So this is fun. If you’ve recently (or not so recently) misplaced your hymen, accidentally damaged it, given it a bit of a tear – then boy, oh, boy, have we got the product for you.
This fabulous Artificial Hymen Repair Kit can give you back that little scrap of membrane that you miss so dearly. And no, we’re not joking because you can’t make up stuff this perverse.
In short, this is a delicate sachet of fake blood that you insert into your vagina like a diaphragm and then it ah, dissolves or ‘tears’ during intercourse. Fun!
The Hong Kong producers of this little gem of a product, promise on their website (HymenShop.com – yes, really!) to “restore your virginity in five minutes with this new technologically advanced product. Kiss your deep dark secret goodbye and marry in confidence.”
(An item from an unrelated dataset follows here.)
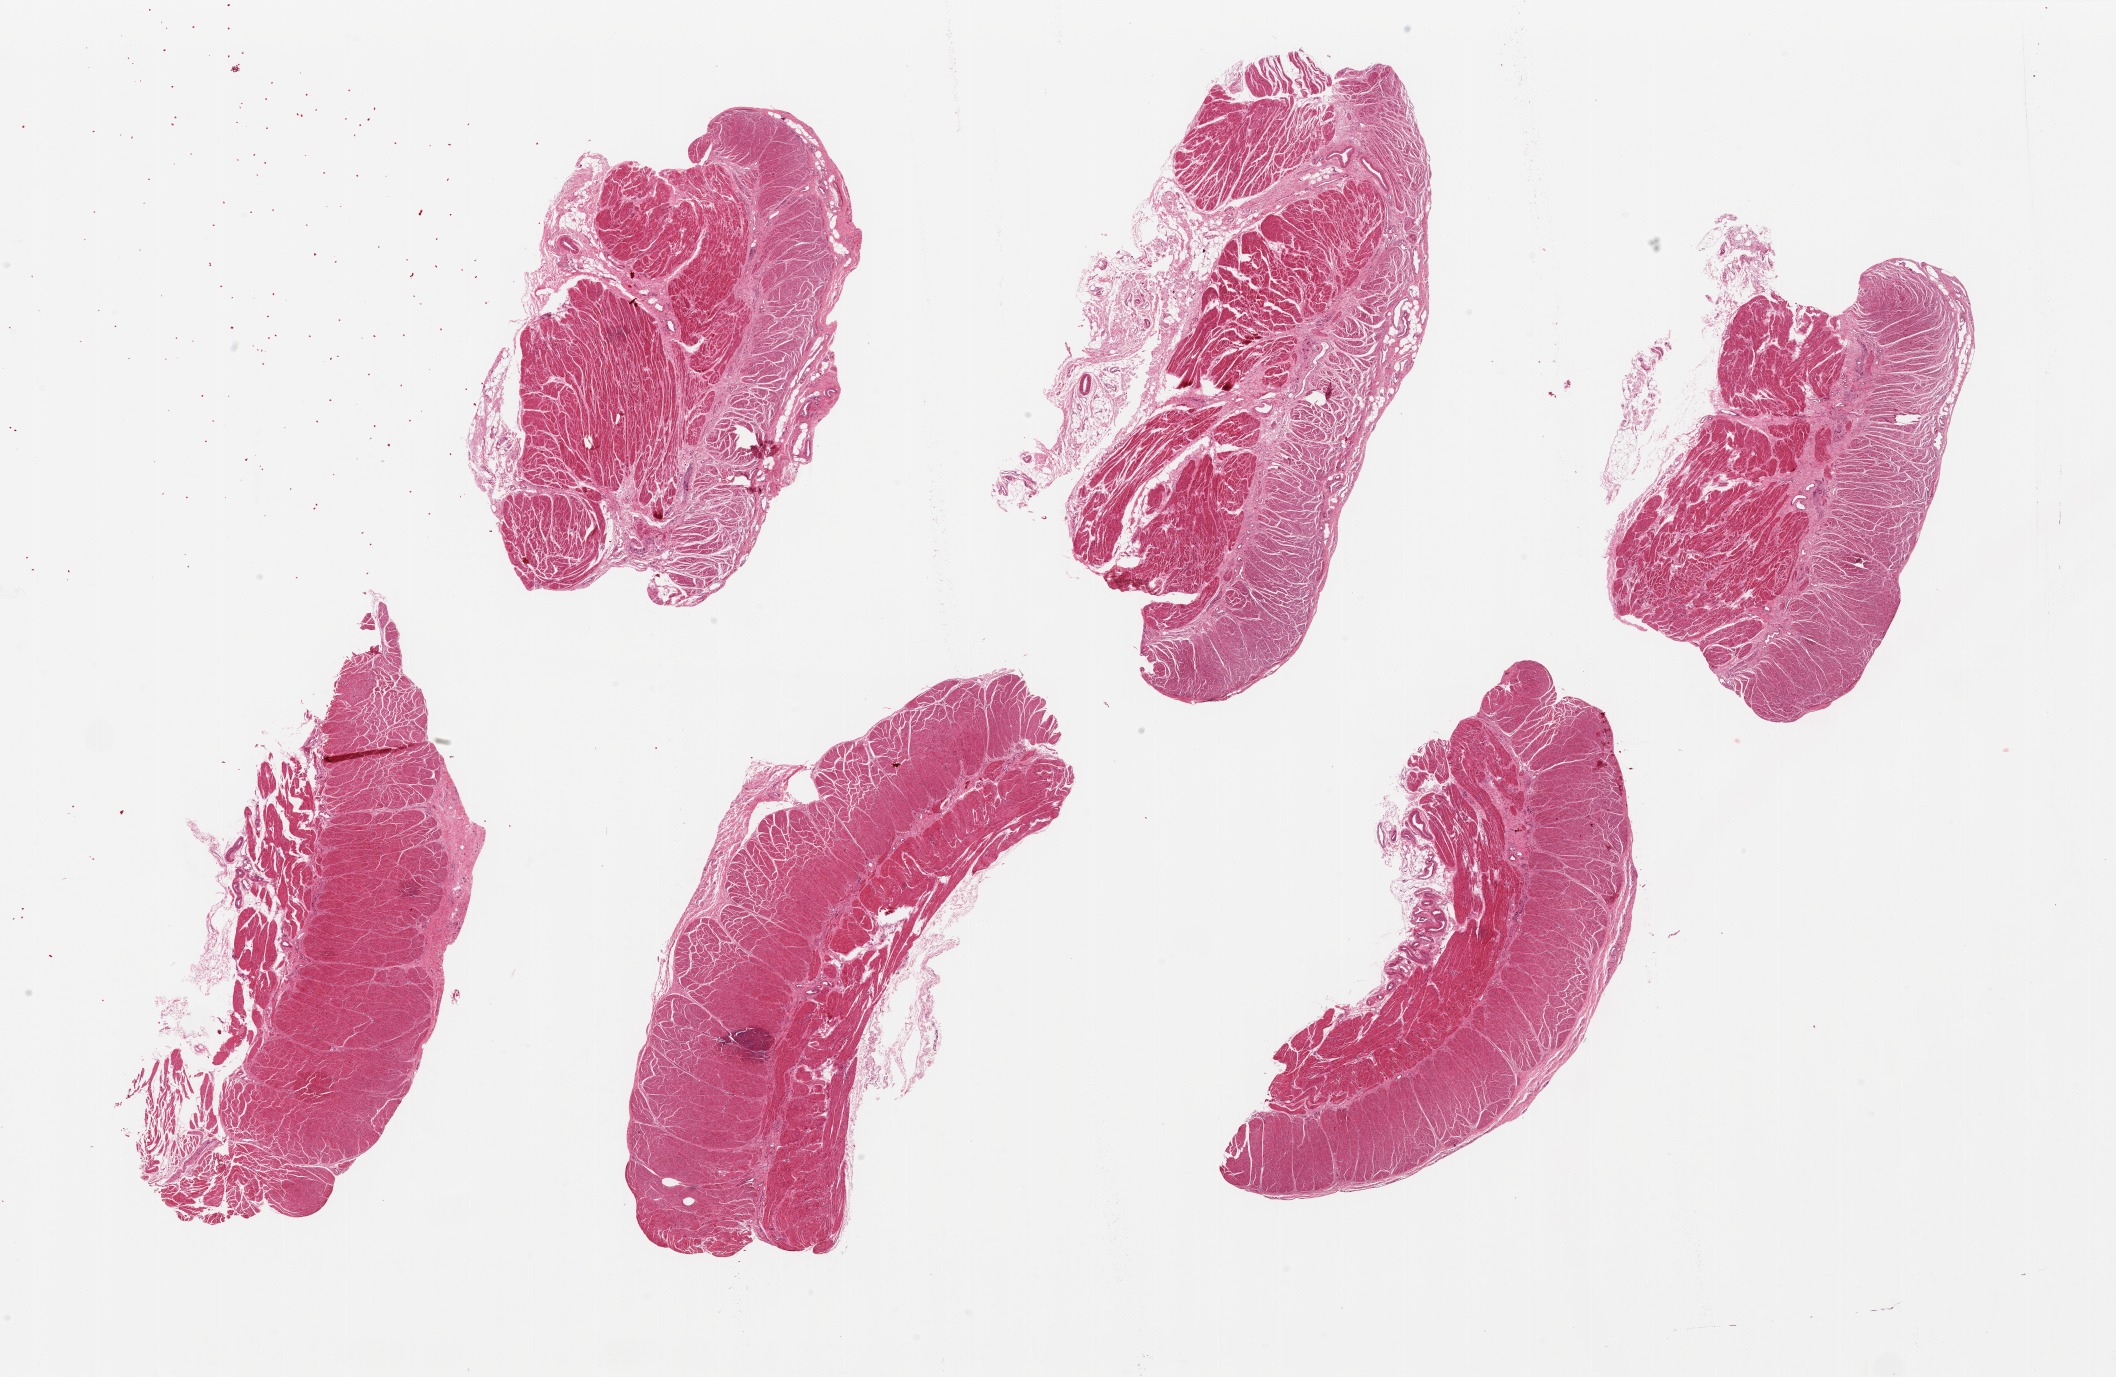
Whole-slide image, H&E stain, a low-resolution overview of the entire scanned area, about 33.5 x 21.8 mm. PAXgene-fixed paraffin-embedded (PFPE) section. Section of gastroesophageal junction (target tissue). Tissue donor sample.
Reviewer comment on this tissue sample: 6 pieces ~10x4mm. All muscle, good specimens.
The Hymen Repair Kit, which you can pick up for a STEAL at just $3.70 Australian, comes in a range of colours including the feisty ‘Joan of Arc Red’ (pictured) and other options such as ‘Dusty Outback Ochre’, ‘Aeroplane Jelly Raspberry’ and ‘Lady Macbeth Crimson.’ (Ok, we made those colours up but you get the gist).
Journalist, Leah Beckman thought she had better try the kit out and see for herself just how it worked. She wrote about the (hilarious) experience for for NY Magazine:
After a brief bedroom warm-up session with my boyfriend, I excuse myself to the bathroom, kit and instructions in hand. I open the first packet and take out what looks like a clear plastic Listerine strip folded into eighths. There is a gruesome amount of bright red liquid inside the folds. I “completely unfold the hymen,” as step No. 4 in the instructions indicates.
Some dried-up flakes of red fall from the plastic. I don’t remember red dust at my original hymen-loss, but maybe every hymen-loss is a snowflake unto itself: a tiny and unique horror story floating in the wintertime of our innocence.
Missionary is the only option here. During the delicate deflowering process there is no need for the Funny Business. As soon as he’s in, I shriek-yodel question after question: Can you feel it? Is it gross? Does it hurt? Should we stop? Are we breaking up? Are you mad at me? What are you thinking about? What about now? Can you feel it? What about now? I sound like a squawking turkey.
My boyfriend answers all of the questions in the order they are received: He can’t feel it. Everything feels normal. He’s not mad. We’re not breaking up. Mostly he’s just thinking about sex. Still can’t feel it. No, not even now.
Soon our banter has dissolved like the fake hymen in my vagina, and we are quiet. Me because I am imagining the Magic School Bus journey my liquefied hymen is making through my body, and him because he is just having regular sex with me, and we generally don’t “riff” when we’re doing that. Then we are done. Our crotches look like the inside of a lava lamp.
Now of course there is the bigger issue – in some countries around the world, virginity is actually a matter of great import. Women have been killed over less. In fact some Muslim countries have even sought to restrict the importation of the Artificial Hymen Kit but that’s a whole other post…
But for the Australian market? We don’t see a stampede to buy fake hymens. Would you seriously want to stick a piece of red cellophane up your cervix just so you could make a pitch for the ‘thrill’ of first time sex again? We polled the office and there were very few women who put their hands up to re-live the virginity-losing experience.
Do you remember losing your virginity? Would you want to re-visit that experience?